=== Begin Enclosure ===

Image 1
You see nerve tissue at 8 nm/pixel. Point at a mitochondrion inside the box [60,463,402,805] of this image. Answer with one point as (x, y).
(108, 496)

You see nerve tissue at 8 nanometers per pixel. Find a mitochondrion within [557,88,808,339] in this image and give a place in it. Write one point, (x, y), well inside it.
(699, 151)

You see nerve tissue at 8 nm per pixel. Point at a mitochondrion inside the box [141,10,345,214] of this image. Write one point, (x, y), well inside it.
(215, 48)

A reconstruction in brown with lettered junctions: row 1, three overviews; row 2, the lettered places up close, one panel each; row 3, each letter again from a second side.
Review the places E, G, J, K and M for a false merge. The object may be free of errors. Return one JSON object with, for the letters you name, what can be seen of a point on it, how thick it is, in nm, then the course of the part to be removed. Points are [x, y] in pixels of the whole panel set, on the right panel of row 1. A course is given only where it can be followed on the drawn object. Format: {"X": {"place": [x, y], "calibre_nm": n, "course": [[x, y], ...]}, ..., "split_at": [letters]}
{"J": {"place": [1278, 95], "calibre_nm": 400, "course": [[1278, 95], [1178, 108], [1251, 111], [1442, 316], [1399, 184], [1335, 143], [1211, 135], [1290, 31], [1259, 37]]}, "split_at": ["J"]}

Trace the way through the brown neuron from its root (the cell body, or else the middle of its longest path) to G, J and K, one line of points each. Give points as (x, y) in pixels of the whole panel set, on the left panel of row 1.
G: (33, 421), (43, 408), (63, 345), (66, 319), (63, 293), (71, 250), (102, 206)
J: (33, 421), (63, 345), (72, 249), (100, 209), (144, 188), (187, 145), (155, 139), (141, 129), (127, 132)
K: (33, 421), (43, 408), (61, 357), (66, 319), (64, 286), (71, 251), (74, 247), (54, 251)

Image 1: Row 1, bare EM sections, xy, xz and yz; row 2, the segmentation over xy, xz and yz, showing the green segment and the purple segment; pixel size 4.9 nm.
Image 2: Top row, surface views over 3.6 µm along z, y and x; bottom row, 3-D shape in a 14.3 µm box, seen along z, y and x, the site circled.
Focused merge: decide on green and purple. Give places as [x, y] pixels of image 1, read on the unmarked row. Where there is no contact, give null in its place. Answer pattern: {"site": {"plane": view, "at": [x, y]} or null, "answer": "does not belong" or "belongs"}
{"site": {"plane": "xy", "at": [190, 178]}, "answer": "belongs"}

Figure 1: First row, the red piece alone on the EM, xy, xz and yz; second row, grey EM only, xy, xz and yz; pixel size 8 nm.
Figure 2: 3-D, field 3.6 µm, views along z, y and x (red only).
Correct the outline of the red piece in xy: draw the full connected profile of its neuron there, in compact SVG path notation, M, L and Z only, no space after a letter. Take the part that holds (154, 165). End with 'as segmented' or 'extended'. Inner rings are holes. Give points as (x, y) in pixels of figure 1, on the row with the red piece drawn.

=== End Enclosure ===

→ **YOUR INSTRUCTIONS**: Take the material above and print all of it exactly.

→ **YOUR SOLUTION**:
Image 1
You see nerve tissue at 8 nm/pixel. Point at a mitochondrion inside the box [60,463,402,805] of this image. Answer with one point as (x, y).
(108, 496)

You see nerve tissue at 8 nanometers per pixel. Find a mitochondrion within [557,88,808,339] in this image and give a place in it. Write one point, (x, y), well inside it.
(699, 151)

You see nerve tissue at 8 nm per pixel. Point at a mitochondrion inside the box [141,10,345,214] of this image. Write one point, (x, y), well inside it.
(215, 48)

A reconstruction in brown with lettered junctions: row 1, three overviews; row 2, the lettered places up close, one panel each; row 3, each letter again from a second side.
Review the places E, G, J, K and M for a false merge. The object may be free of errors. Return one JSON object with, for the letters you name, what can be seen of a point on it, how thick it is, in nm, then the course of the part to be removed. Points are [x, y] in pixels of the whole panel set, on the right panel of row 1. A course is given only where it can be followed on the drawn object. Format: {"X": {"place": [x, y], "calibre_nm": n, "course": [[x, y], ...]}, ..., "split_at": [letters]}
{"J": {"place": [1278, 95], "calibre_nm": 400, "course": [[1278, 95], [1178, 108], [1251, 111], [1442, 316], [1399, 184], [1335, 143], [1211, 135], [1290, 31], [1259, 37]]}, "split_at": ["J"]}

Trace the way through the brown neuron from its root (the cell body, or else the middle of its longest path) to G, J and K, one line of points each. Give points as (x, y) in pixels of the whole panel set, on the left panel of row 1.
G: (33, 421), (43, 408), (63, 345), (66, 319), (63, 293), (71, 250), (102, 206)
J: (33, 421), (63, 345), (72, 249), (100, 209), (144, 188), (187, 145), (155, 139), (141, 129), (127, 132)
K: (33, 421), (43, 408), (61, 357), (66, 319), (64, 286), (71, 251), (74, 247), (54, 251)

Image 1: Row 1, bare EM sections, xy, xz and yz; row 2, the segmentation over xy, xz and yz, showing the green segment and the purple segment; pixel size 4.9 nm.
Image 2: Top row, surface views over 3.6 µm along z, y and x; bottom row, 3-D shape in a 14.3 µm box, seen along z, y and x, the site circled.
Focused merge: decide on green and purple. Give places as [x, y] pixels of image 1, read on the unmarked row. Where there is no contact, give null in its place. Answer pattern: {"site": {"plane": view, "at": [x, y]} or null, "answer": "does not belong" or "belongs"}
{"site": {"plane": "xy", "at": [190, 178]}, "answer": "belongs"}

Figure 1: First row, the red piece alone on the EM, xy, xz and yz; second row, grey EM only, xy, xz and yz; pixel size 8 nm.
Figure 2: 3-D, field 3.6 µm, views along z, y and x (red only).
Correct the outline of the red piece in xy: draw the full connected profile of its neuron there, in compact SVG path notation, M, L and Z only, no space after a letter. Take the part that holds (154, 165). End with 'as segmented' or 'extended'. Inner rings are holes. Give points as (x, y) in pixels of figure 1, on the row with the red piece drawn.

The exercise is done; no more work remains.